Latin Honors and Scholarships
A 3.89 typically qualifies you for Latin honors at graduation, though the exact cutoff varies by school. Many universities award cum laude to roughly the top 25 percent of the graduating class, magna cum laude to the top 10 to 15 percent, and summa cum laude to the top 5 percent. At schools that set fixed GPA thresholds, magna cum laude often starts somewhere in the 3.7 to 3.9 range, which means a 3.89 frequently lands in magna cum laude territory or higher.
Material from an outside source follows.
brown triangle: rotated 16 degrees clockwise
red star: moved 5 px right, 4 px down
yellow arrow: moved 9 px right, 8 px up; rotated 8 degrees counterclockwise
For merit scholarships, both at the undergraduate and graduate level, a 3.89 places you well within the competitive range. Many scholarship programs set minimum GPA requirements between 3.0 and 3.5, so you’ll qualify for the vast majority of GPA-gated awards. For the most competitive fellowships, where applicant pools tend to cluster at 3.9 and above, you’re right on the edge, and the rest of your application (research, leadership, test scores) will carry more weight than the difference between a 3.89 and a 3.92.
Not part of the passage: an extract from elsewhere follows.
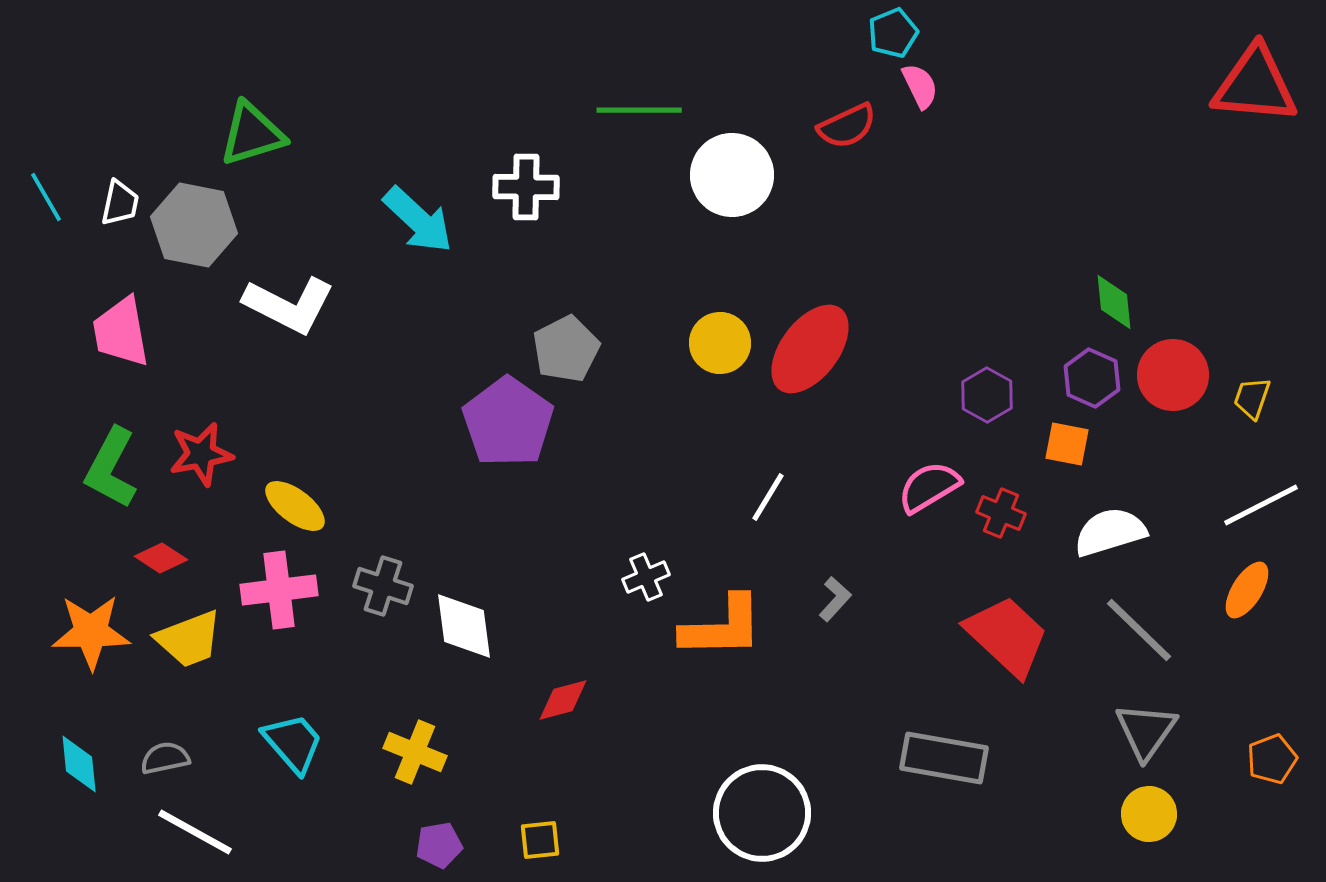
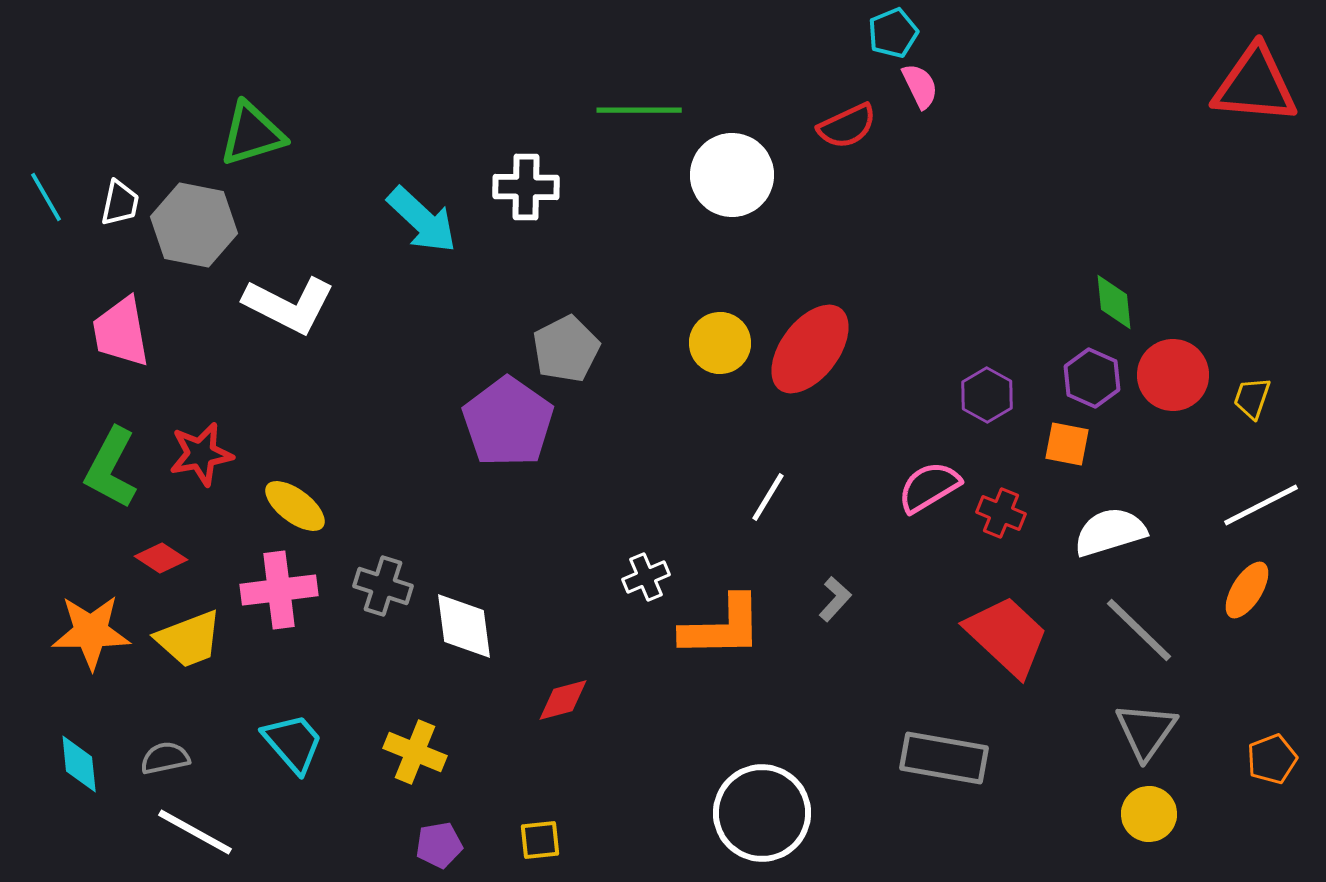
cyan arrow at (418, 220): moved 4 px right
When a 3.89 Might Fall Short
There are a narrow set of situations where a 3.89, while still strong, might not be enough on its own. If you’re applying to a top-five law school where the median GPA is 3.95 or above, you’d need an exceptional LSAT score or standout experience to compensate. The same applies to the most selective medical school programs, where GPA medians can push above 3.9.
Your major also matters. A 3.89 in engineering or organic chemistry carries different weight than a 3.89 in a less quantitatively demanding field, and admissions committees and employers generally understand that. Some programs even calculate a “science GPA” or “major GPA” separately, so how your grades break down across subjects can matter as much as the cumulative number.
But these are edge cases. For the overwhelming majority of career paths, graduate programs, and professional opportunities, a 3.89 is a GPA that opens doors rather than closing them. It reflects strong, sustained academic performance and won’t hold you back from any realistic goal.